Mob Wives’ Influence

On TikTok, trends can rise — and then fall — in a matter of weeks, if not days, and “mob wife” is no exception. While weekly searches have grown by 21.3 percent year-over-year, Trendalytics anticipates this fad to be short-lived, with an arc of roughly six months.

“Mob wife is more of a reflection of the diminished meaning of trends and aesthetics,” said Mandy Lee, a trend analyst and forecaster. “We seem to be in this endless cycle of nostalgia for trends that were rooted in subcultures, values and context. Today, they are quite literally costumes that people put on and take off everyday.”

Anticipating and preparing for these viral moments can be challenging for brands that don’t already have corresponding products in their assortment — because fickle consumers are itching to hop on the bandwagon, selling products on a preorder model won’t work, said Lee.

Brands that are at the right place at the right time can expect to earn dividends. And because so many luxury labels have moved away from fur, in the case of the “mob wife” trend, that’s more likely to be fast fashion or mass market retailers. A faux fur jacket from Zara has emerged as one of the leading products benefitting from the trend, with searches and social interest in Zara’s fur jacket products seeing an increase of 212.7 percent in search and social buzz compared to similar products last year, according to Trendalytics.

“Even though fur was once synonymous with luxury, fast fashion brands are really well-positioned for this moment … selling on points of affordability and as a suitable alternative,” said Kayla Marci, senior retail analyst at Edited.

For those who want the real deal, vintage provides a guilt-free option. On TikTok, users like Yvette are encouraging the purchase of secondhand furs over new, making this viral moment key for vintage fur sellers like The Sil or even The RealReal. The off-price market segment, which consists of secondary retailers, thrift and vintage retailers, and discount sites make up a sizable share of the market for all real and faux fur coats at approximately 33 percent, while luxury which represents only 20 percent, according to Trendalytics.

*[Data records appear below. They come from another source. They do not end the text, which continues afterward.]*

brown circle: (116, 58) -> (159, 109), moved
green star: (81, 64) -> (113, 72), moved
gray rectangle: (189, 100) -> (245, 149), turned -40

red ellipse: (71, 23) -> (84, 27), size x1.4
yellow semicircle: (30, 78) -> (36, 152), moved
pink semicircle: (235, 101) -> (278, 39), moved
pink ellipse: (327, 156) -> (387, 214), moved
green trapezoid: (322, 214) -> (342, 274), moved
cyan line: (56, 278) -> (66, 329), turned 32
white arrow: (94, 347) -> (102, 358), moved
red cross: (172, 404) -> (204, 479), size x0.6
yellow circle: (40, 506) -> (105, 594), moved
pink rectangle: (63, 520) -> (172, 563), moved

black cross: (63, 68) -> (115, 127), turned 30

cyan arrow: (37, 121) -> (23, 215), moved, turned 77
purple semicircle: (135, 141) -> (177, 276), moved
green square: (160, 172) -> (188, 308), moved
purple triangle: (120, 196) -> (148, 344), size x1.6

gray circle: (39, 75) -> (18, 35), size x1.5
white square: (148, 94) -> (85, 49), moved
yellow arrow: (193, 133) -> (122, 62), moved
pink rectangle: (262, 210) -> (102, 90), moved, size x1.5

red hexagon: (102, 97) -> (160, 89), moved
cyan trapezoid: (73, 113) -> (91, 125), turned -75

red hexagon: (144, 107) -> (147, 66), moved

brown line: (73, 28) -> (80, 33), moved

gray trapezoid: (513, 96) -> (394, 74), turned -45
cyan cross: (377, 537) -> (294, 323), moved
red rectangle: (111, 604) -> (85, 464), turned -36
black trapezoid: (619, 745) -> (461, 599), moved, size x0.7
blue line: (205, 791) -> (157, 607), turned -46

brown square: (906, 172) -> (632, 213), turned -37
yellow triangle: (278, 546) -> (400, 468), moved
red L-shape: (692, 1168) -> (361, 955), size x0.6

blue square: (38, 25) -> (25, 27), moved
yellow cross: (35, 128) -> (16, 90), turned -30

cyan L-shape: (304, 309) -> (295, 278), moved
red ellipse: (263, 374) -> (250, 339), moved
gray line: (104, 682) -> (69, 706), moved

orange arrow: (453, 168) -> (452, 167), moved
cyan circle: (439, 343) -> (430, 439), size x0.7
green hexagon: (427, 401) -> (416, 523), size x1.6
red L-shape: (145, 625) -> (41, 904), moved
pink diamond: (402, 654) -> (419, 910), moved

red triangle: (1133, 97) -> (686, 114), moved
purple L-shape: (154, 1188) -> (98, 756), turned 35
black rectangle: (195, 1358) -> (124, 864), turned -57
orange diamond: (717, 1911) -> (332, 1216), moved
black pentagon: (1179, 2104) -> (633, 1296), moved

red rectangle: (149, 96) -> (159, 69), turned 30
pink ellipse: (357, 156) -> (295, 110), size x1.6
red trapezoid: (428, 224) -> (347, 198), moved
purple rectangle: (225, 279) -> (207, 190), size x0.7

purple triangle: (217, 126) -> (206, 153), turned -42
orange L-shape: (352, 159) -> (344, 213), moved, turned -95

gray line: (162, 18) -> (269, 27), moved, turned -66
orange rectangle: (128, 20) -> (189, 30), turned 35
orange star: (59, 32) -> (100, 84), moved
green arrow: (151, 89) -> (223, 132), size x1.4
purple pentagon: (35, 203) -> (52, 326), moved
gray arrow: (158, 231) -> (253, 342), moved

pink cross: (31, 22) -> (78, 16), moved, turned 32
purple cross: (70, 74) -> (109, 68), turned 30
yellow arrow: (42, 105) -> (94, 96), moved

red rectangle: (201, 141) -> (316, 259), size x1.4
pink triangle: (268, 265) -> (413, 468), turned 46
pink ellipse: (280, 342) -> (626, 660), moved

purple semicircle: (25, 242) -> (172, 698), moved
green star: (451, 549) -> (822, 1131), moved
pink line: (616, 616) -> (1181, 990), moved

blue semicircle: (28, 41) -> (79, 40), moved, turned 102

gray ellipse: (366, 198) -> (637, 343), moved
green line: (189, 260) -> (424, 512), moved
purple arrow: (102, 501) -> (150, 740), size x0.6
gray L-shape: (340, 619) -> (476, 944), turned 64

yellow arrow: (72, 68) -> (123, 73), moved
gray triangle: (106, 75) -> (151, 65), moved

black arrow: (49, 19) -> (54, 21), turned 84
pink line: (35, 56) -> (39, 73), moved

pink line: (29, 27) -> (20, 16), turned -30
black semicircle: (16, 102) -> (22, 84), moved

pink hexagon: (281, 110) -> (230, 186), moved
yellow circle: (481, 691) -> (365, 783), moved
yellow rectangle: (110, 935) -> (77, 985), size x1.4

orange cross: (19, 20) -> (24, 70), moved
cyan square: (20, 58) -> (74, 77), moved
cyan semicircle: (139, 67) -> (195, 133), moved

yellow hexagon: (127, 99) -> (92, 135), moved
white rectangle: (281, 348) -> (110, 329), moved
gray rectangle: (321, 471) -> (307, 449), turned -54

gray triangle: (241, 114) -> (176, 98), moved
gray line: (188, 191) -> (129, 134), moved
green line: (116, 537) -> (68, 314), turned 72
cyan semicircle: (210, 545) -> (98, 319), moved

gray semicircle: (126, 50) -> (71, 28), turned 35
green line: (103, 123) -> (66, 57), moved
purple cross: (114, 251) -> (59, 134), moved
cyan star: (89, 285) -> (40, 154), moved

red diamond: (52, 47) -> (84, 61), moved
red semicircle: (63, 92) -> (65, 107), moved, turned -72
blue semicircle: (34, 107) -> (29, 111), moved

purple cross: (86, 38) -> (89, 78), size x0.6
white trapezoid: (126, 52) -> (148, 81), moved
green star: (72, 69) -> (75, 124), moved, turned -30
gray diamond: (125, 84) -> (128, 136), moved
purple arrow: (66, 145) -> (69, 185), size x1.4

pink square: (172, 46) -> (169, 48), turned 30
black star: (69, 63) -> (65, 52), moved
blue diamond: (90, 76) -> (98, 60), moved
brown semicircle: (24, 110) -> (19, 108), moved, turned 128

“Sales have exploded,” said Matsumoto. “We’ve never sold this many units of used garments before.”

The Future of Fur

The mob wife trend may be destined to be short-lived, but the appetite for fur — or fur-like materials — will likely outlast its peak. As fur’s popularity has shifted, however, consumers’ values around sustainability largely haven’t, creating an opportunity for next-generation material startups like BioFluff and Spiber to fill the gap.

On the faux side, Japanese bio-tech startup Spiber has been working on fur alternatives using a protein-based fibre that is created through a similar process to brewing beer. Spiber genetically engineers microbes which are then fed sugar to yield different protein polymers. The polymers are extracted, dried and spun into fur-like fibres.

The company, which has two variations ready to come to market, opened its first industrial-scale plant in Thailand in 2022 with the hopes of growing its business and lowering the prices of materials. In coming months, Spiber will partner with a number of brands to develop custom fur products.

“We hope to underscore that you can have it both ways,” said Callie Clayton, head of global client relations at Spiber. “The look and feel of fur is possible without the cruelty.”

Still, animal rights advocates aren’t thrilled with the resurgence, arguing that even if it’s a more sustainable option, more visibility for fur will inevitably stoke demand. PJ Smith of the Humane Society of the United States is hopeful that legislation introduced in the last couple of years is robust enough to curb demand.

“We can already see the end of the tunnel, the fur industry is dying, thanks to policies like fur bans,” said Smith. “Trends like these could lead to higher first sales but it won’t be enough to reverse the trajectory of the industry.”